Celia Petrig, Photo: Laax/ Philipp Ruggli

There are more and more riders wanting to film with Surreal, could the fact that some events being cancelled actually mean this is the best time to produce a movie?
Sarka Pancochova: 100% and for me it’s always a little bit more exciting to create a movie and ride in backcountry with friends. It has been a while since I did a movie so I’m really excited, it’s great to have more people on board and showcase great women snowboarding

Tini Gruber, Photo: Eli Eberl

What was the reasoning behind having a musical score for Surreal and how did this idea come to light?
Pili De La Cruz: The reason why choosing Little Element to be part of Surreal is the potential and freedom we get by being able to actually „design“ the sound for the movie. From the very beginning we had the challenging goal of doing something special and new in the world of snowboarding; Surreal is art and action together, it wants to touch the viewer, catch them and transport them in an artistic way through sick and stylish riding. It is not just a pure snowboarding film. So in order to do this, it was then clear for us that sound would play a critical role and that we’d need a person in our team to work with us hand-to-hand in order to make this actually possible and we found it. Little Element is also a friend of us and we are excited Lisa is gonna put all her passion and professionalism to the project.

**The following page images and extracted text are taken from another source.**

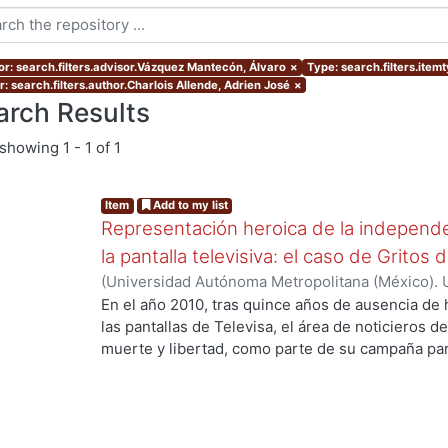
or: search.filters.advisor.Vázquez Mantecón, Álvaro
×
Type: search.filters.item
: search.filters.author.Charlois Allende, Adrien José
×
arch Results
showing
1 - 1 of 1
Item
Add to my list
Representación heroica de la independe
la pantalla televisiva: el caso de Gritos
(
Universidad Autónoma Metropolitana (México). 
de Servicios de Información.
,
2017
)
Charlois Alle
En el año 2010, tras quince años de ausencia de h
las pantallas de Televisa, el área de noticieros de
muerte y libertad, como parte de su campaña para
ng...
guerra por la independencia nacional eligieron el
el pasado. En trece capítulos de 22 minutos, logr
de 1808 a 1824. El producto resultante, Gritos de 
partir del 30 de agosto de ese año, culminando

What are the benefits of having an all-women’s snowboard movie compared to a mixed video production?
Sophia Schroll: To be honest we didn’t plan to make an all-women’s movie, it just happened, and it turned out that we just make an amazing team! Mixed or single-sex productions both have advantages and disadvantages, it’s about finding compromises either way. So I think the biggest advantage lies in having a team that sticks together, no matter which sex you are.
Lea Baumschlager: Our intention in the first place wasn’t to make an all- women’s snowboard movie. We wanted to show snowboarding from a creative perspective which in our case includes a feminine approach to produce a movie. Of course the fact that we are all girls makes it easier to shift the focus on girls ripping different terrains.

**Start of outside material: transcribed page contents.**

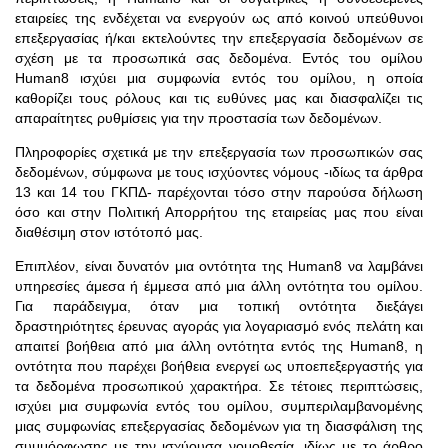
εταιρείες της ενδέχεται να ενεργούν ως από κοινού υπεύθυνοι
επεξεργασίας ή/και εκτελούντες την επεξεργασία δεδομένων σε
σχέση με τα προσωπικά σας δεδομένα. Εντός του ομίλου
Human8 ισχύει μια συμφωνία εντός του ομίλου, η οποία
καθορίζει τους ρόλους και τις ευθύνες μας και διασφαλίζει τις
απαραίτητες ρυθμίσεις για την προστασία των δεδομένων.
Πληροφορίες σχετικά με την επεξεργασία των προσωπικών σας
δεδομένων, σύμφωνα με τους ισχύοντες νόμους -ιδίως τα άρθρα
13 και 14 του ΓΚΠΔ- παρέχονται τόσο στην παρούσα δήλωση
όσο και στην Πολιτική Απορρήτου της εταιρείας μας που είναι
διαθέσιμη στον ιστότοπό μας.
Επιπλέον, είναι δυνατόν μια οντότητα της Human8 να λαμβάνει
υπηρεσίες άμεσα ή έμμεσα από μια άλλη οντότητα του ομίλου.
Για παράδειγμα, όταν μια τοπική οντότητα διεξάγει
δραστηριότητες έρευνας αγοράς για λογαριασμό ενός πελάτη και
απαιτεί βοήθεια από μια άλλη οντότητα εντός της Human8, η
οντότητα που παρέχει βοήθεια ενεργεί ως υποεπεξεργαστής για
τα δεδομένα προσωπικού χαρακτήρα. Σε τέτοιες περιπτώσεις,
ισχύει μια συμφωνία εντός του ομίλου, συμπεριλαμβανομένης
μιας συμφωνίας επεξεργασίας δεδομένων για τη διασφάλιση της
συμμόρφωσης με την ισχύουσα νομοθεσία, ιδίως με το άρθρο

Sarka Pancochova, Photo: Fischi

What are you hoping to achieve with Surreal?
Lea Baumschlager: I’m already more than happy to work and ride together with such talented and motivated girls. The supporting vibe we have while riding is outstanding. My personal goal is to transfer this into the movie and motivate girls to shred and film together. There is more than just contest riding and there are so many ways to get creative.
Celia Petrig: Our goal is to get people hyped on snowboarding and give the people out there courage to follow their dreams without limitations. To show the beauty in every aspect of snowboarding and to connect style, big tricks and visual art. We want to capture a bunch of friends having a freakin good time out there snowboarding, inspiring, pushing and enjoying life together, because yeah, we all need some positivity and escape during these times.
Tini Gruber: I think it ́s very cool to produce something and create some memories that will last forever. I hope we can inspire more people to live their passion.